A public workshop last night set in motion the planning process for bike-share on the Upper West Side, part of Citi Bike's phase two expansion that will double the number of stations and reach up to 125th Street by 2017. NYC DOT said the station map for the neighborhood should be finalized sometime this fall but did not give a timeline for implementation.

DOT and Citi Bike staff held the event last night to get feedback from Upper West Side residents and Community Board 7 about where to site new bike-share stations in the neighborhood. Every chair was occupied at both of the one-hour sessions at the Presbyterian Church at 150 West 83rd Street.

"I’ve been waiting a long time for this," said Joe Robins (Citi Bike member #560) as he sat down at one of the dozen or so tables covered with maps, Sharpies, and colored flags to mark potential bike-share station sites. It was a sentiment many seemed to share.

The question that seemed to preoccupy most participants was: "Will there be a station near my home?" When asked if they would prefer to place stations on the sidewalk, in the roadbed, or in public plazas, most attendees didn't indicate much of a preference. One gentleman voiced a desire for stations at corners versus mid-block, which has been the typical practice for the current Citi Bike network.

With Citi Bike expanding to the Upper East Side as well, park access and navigating east and west through Central Park was another key concern. While progress has been made on bike access across the park, direct routes are still limited. There will also be no stations in Central Park, consistent with a blanket policy of avoiding station sites inside city parks with evening closures, since Citi Bike stations must operate 24/7.

Another open question is whether NYC DOT will provide a safe northbound bike route on Amsterdam Avenue to pair with the Columbus Avenue protected bike lane. Protected bike lanes on the Upper West Side remain scarcer than in the existing Citi Bike zone, but Community Board 7 has dragged its feet on moving forward with a protected lane for Amsterdam.

The presenters also disclosed the most popular Citi Bike trip routes (Penn Station to Grand Central, Pier 6 to the East River Ferry, and City Hall to DUMBO, to name a few), and laid out how the number of docks per station is determined by neighborhood density (neighborhoods are rated on a scale from 1 to 9, 9 being the most dense).

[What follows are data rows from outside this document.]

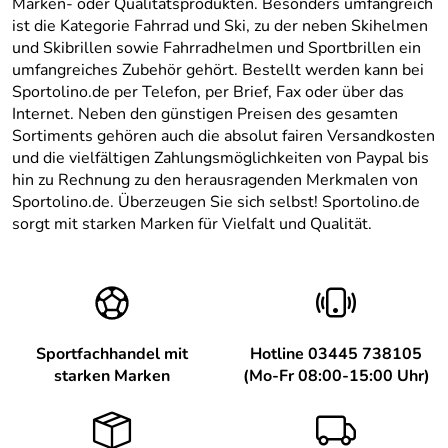
Marken- oder Qualitätsprodukten. Besonders umfangreich
ist die Kategorie Fahrrad und Ski, zu der neben Skihelmen
und Skibrillen sowie Fahrradhelmen und Sportbrillen ein
umfangreiches Zubehör gehört. Bestellt werden kann bei
Sportolino.de per Telefon, per Brief, Fax oder über das
Internet. Neben den günstigen Preisen des gesamten
Sortiments gehören auch die absolut fairen Versandkosten
und die vielfältigen Zahlungsmöglichkeiten von Paypal bis
hin zu Rechnung zu den herausragenden Merkmalen von
Sportolino.de. Überzeugen Sie sich selbst! Sportolino.de
sorgt mit starken Marken für Vielfalt und Qualität.
Sportfachhandel mit
Hotline 03445 738105
starken Marken
(Mo-Fr 08:00-15:00 Uhr)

As for the precise timeline of the expansion, details were scarce. The general plan calls for doubling the size of Citi Bike from 6,000 bikes and 350 stations to 12,000 bikes and 700 stations by 2017. When complete, phase two will extend up to 125th Street, into western Queens, and into more Brooklyn neighborhoods. DOT Press Secretary Bonny Tsang told Streetsblog, "We might have final plans by the fall, but certainly no stations installed by then."

Update: In an email to Streetsblog, Bonny Tsang wrote:

While we anticipate to take draft plans to the CB in the spring, we’ll see what community input we receive before we can finalize plans, and then we will have an implementation timeline. For 2015, we are prioritizing putting stations in Long Island City, Greenpoint, Williamsburg, and the rest of Bedford-Stuyvesant. We hope to have stations in Upper Manhattan sometime between later this year and 2017.

So what’s next? After this round of public workshops, DOT and Citi Bike will review the station siting requests and draw up plans, which will be presented to community boards. DOT and Citi Bike will then draft final proposals, which will be shared with key stakeholders. Then implementation will begin. Unlike the initial launch of Citi Bike, which turned on hundreds of stations at once, the expansion will happen in a phased approach, working from the inside out. And according to one DOT staffer, the UWS and UES phases of the expansion will go live together.

If you didn’t make the session you can give your feedback online at the city’s suggestion portal.

Station planning is also in works in North Brooklyn. Next up: Siting Williamsburg bike-share stations at the Community Board 1 meeting on Tuesday, February 10, at 6:30 p.m. The meeting will be held at the Swinging 60's Senior Center, 211 Ainslie Street.

Update: The Williamsburg stations were already sited during the initial round of Citi Bike planning in 2012 and 2013. Next month's meeting will be a public presentation to the Community Board, not a station siting workshop.